• INSTRUCTIONS FOR THE TASK: Each record below must be returned exactly as shown.
--- LISTED RECORDS ---
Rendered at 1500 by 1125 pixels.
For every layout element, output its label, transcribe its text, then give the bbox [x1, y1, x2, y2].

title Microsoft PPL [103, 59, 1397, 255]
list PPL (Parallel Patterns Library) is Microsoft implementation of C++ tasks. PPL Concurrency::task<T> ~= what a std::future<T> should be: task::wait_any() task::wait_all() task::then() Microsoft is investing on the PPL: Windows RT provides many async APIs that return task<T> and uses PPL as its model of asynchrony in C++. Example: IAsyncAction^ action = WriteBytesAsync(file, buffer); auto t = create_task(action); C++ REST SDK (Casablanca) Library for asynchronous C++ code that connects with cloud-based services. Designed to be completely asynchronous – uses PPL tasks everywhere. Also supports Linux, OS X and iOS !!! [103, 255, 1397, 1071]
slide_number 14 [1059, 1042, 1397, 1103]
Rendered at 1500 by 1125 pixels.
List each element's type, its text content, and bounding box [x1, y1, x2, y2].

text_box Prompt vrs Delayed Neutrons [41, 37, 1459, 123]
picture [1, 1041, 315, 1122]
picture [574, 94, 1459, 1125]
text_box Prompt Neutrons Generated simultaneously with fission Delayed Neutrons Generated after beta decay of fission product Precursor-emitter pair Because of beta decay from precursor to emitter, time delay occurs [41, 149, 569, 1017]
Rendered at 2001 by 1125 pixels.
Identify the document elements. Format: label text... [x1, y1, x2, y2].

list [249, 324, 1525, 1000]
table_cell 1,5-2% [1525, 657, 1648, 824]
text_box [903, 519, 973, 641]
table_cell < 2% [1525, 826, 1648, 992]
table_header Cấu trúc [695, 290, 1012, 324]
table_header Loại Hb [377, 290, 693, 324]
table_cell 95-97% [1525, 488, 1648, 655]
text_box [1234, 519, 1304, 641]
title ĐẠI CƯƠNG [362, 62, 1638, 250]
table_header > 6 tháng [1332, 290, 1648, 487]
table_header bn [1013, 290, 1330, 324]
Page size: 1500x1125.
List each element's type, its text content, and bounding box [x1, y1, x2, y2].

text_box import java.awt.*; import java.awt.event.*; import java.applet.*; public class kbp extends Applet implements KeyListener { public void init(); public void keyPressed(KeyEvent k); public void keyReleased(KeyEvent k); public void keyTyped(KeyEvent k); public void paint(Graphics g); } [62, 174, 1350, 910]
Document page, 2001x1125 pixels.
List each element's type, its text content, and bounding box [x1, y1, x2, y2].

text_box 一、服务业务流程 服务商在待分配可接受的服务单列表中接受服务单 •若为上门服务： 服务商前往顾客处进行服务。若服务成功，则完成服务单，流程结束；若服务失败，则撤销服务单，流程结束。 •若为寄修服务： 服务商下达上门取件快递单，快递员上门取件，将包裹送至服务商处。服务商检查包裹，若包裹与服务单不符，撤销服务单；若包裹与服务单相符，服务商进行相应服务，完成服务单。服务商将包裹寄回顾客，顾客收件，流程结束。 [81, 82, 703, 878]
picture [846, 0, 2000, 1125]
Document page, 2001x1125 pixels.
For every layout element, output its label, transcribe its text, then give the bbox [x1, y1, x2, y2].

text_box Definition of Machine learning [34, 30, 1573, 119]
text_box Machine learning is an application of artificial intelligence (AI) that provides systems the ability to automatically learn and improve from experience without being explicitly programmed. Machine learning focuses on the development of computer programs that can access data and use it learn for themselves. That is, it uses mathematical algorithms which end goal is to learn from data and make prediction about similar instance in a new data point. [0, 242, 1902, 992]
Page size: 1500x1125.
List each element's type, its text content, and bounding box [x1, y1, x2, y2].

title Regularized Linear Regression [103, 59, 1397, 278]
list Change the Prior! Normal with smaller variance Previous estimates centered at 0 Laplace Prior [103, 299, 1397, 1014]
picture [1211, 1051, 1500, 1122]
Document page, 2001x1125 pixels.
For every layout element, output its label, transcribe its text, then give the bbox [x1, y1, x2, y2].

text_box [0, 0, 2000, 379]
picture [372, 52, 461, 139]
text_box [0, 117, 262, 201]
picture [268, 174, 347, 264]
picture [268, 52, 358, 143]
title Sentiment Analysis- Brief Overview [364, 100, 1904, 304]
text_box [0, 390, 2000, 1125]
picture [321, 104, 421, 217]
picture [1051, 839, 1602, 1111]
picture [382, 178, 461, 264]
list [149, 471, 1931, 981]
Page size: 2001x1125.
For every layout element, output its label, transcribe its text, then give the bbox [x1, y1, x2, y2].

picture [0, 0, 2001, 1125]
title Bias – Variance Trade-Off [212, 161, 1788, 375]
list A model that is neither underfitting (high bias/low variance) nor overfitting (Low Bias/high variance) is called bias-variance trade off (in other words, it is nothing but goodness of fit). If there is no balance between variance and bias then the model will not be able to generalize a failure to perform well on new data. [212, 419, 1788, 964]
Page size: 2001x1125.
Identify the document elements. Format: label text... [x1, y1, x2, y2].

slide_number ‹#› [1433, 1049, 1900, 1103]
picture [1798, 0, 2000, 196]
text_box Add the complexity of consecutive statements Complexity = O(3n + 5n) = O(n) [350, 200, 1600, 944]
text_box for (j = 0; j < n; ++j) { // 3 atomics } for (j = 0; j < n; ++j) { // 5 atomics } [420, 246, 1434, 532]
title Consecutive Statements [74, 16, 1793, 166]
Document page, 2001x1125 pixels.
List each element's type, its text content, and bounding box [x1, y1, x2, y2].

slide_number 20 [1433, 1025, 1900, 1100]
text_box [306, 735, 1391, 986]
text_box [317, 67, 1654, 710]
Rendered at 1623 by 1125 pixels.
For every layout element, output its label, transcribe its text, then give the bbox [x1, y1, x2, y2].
---
• TASK OUTPUT:
Rendered at 1500 by 1125 pixels.
For every layout element, output its label, transcribe its text, then give the bbox [x1, y1, x2, y2].

title Microsoft PPL [103, 59, 1397, 255]
list PPL (Parallel Patterns Library) is Microsoft implementation of C++ tasks. PPL Concurrency::task<T> ~= what a std::future<T> should be: task::wait_any() task::wait_all() task::then() Microsoft is investing on the PPL: Windows RT provides many async APIs that return task<T> and uses PPL as its model of asynchrony in C++. Example: IAsyncAction^ action = WriteBytesAsync(file, buffer); auto t = create_task(action); C++ REST SDK (Casablanca) Library for asynchronous C++ code that connects with cloud-based services. Designed to be completely asynchronous – uses PPL tasks everywhere. Also supports Linux, OS X and iOS !!! [103, 255, 1397, 1071]
slide_number 14 [1059, 1042, 1397, 1103]
Rendered at 1500 by 1125 pixels.
List each element's type, its text content, and bounding box [x1, y1, x2, y2].

text_box Prompt vrs Delayed Neutrons [41, 37, 1459, 123]
picture [1, 1041, 315, 1122]
picture [574, 94, 1459, 1125]
text_box Prompt Neutrons Generated simultaneously with fission Delayed Neutrons Generated after beta decay of fission product Precursor-emitter pair Because of beta decay from precursor to emitter, time delay occurs [41, 149, 569, 1017]
Rendered at 2001 by 1125 pixels.
Identify the document elements. Format: label text... [x1, y1, x2, y2].

list [249, 324, 1525, 1000]
table_cell 1,5-2% [1525, 657, 1648, 824]
text_box [903, 519, 973, 641]
table_cell < 2% [1525, 826, 1648, 992]
table_header Cấu trúc [695, 290, 1012, 324]
table_header Loại Hb [377, 290, 693, 324]
table_cell 95-97% [1525, 488, 1648, 655]
text_box [1234, 519, 1304, 641]
title ĐẠI CƯƠNG [362, 62, 1638, 250]
table_header > 6 tháng [1332, 290, 1648, 487]
table_header bn [1013, 290, 1330, 324]
Page size: 1500x1125.
List each element's type, its text content, and bounding box [x1, y1, x2, y2].

text_box import java.awt.*; import java.awt.event.*; import java.applet.*; public class kbp extends Applet implements KeyListener { public void init(); public void keyPressed(KeyEvent k); public void keyReleased(KeyEvent k); public void keyTyped(KeyEvent k); public void paint(Graphics g); } [62, 174, 1350, 910]
Document page, 2001x1125 pixels.
List each element's type, its text content, and bounding box [x1, y1, x2, y2].

text_box 一、服务业务流程 服务商在待分配可接受的服务单列表中接受服务单 •若为上门服务： 服务商前往顾客处进行服务。若服务成功，则完成服务单，流程结束；若服务失败，则撤销服务单，流程结束。 •若为寄修服务： 服务商下达上门取件快递单，快递员上门取件，将包裹送至服务商处。服务商检查包裹，若包裹与服务单不符，撤销服务单；若包裹与服务单相符，服务商进行相应服务，完成服务单。服务商将包裹寄回顾客，顾客收件，流程结束。 [81, 82, 703, 878]
picture [846, 0, 2000, 1125]
Document page, 2001x1125 pixels.
For every layout element, output its label, transcribe its text, then give the bbox [x1, y1, x2, y2].

text_box Definition of Machine learning [34, 30, 1573, 119]
text_box Machine learning is an application of artificial intelligence (AI) that provides systems the ability to automatically learn and improve from experience without being explicitly programmed. Machine learning focuses on the development of computer programs that can access data and use it learn for themselves. That is, it uses mathematical algorithms which end goal is to learn from data and make prediction about similar instance in a new data point. [0, 242, 1902, 992]
Page size: 1500x1125.
List each element's type, its text content, and bounding box [x1, y1, x2, y2].

title Regularized Linear Regression [103, 59, 1397, 278]
list Change the Prior! Normal with smaller variance Previous estimates centered at 0 Laplace Prior [103, 299, 1397, 1014]
picture [1211, 1051, 1500, 1122]
Document page, 2001x1125 pixels.
For every layout element, output its label, transcribe its text, then give the bbox [x1, y1, x2, y2].

text_box [0, 0, 2000, 379]
picture [372, 52, 461, 139]
text_box [0, 117, 262, 201]
picture [268, 174, 347, 264]
picture [268, 52, 358, 143]
title Sentiment Analysis- Brief Overview [364, 100, 1904, 304]
text_box [0, 390, 2000, 1125]
picture [321, 104, 421, 217]
picture [1051, 839, 1602, 1111]
picture [382, 178, 461, 264]
list [149, 471, 1931, 981]
Page size: 2001x1125.
For every layout element, output its label, transcribe its text, then give the bbox [x1, y1, x2, y2].

picture [0, 0, 2001, 1125]
title Bias – Variance Trade-Off [212, 161, 1788, 375]
list A model that is neither underfitting (high bias/low variance) nor overfitting (Low Bias/high variance) is called bias-variance trade off (in other words, it is nothing but goodness of fit). If there is no balance between variance and bias then the model will not be able to generalize a failure to perform well on new data. [212, 419, 1788, 964]
Page size: 2001x1125.
Identify the document elements. Format: label text... [x1, y1, x2, y2].

slide_number ‹#› [1433, 1049, 1900, 1103]
picture [1798, 0, 2000, 196]
text_box Add the complexity of consecutive statements Complexity = O(3n + 5n) = O(n) [350, 200, 1600, 944]
text_box for (j = 0; j < n; ++j) { // 3 atomics } for (j = 0; j < n; ++j) { // 5 atomics } [420, 246, 1434, 532]
title Consecutive Statements [74, 16, 1793, 166]
Document page, 2001x1125 pixels.
List each element's type, its text content, and bounding box [x1, y1, x2, y2].

slide_number 20 [1433, 1025, 1900, 1100]
text_box [306, 735, 1391, 986]
text_box [317, 67, 1654, 710]
Rendered at 1623 by 1125 pixels.
For every layout element, output its label, transcribe its text, then give the bbox [x1, y1, x2, y2].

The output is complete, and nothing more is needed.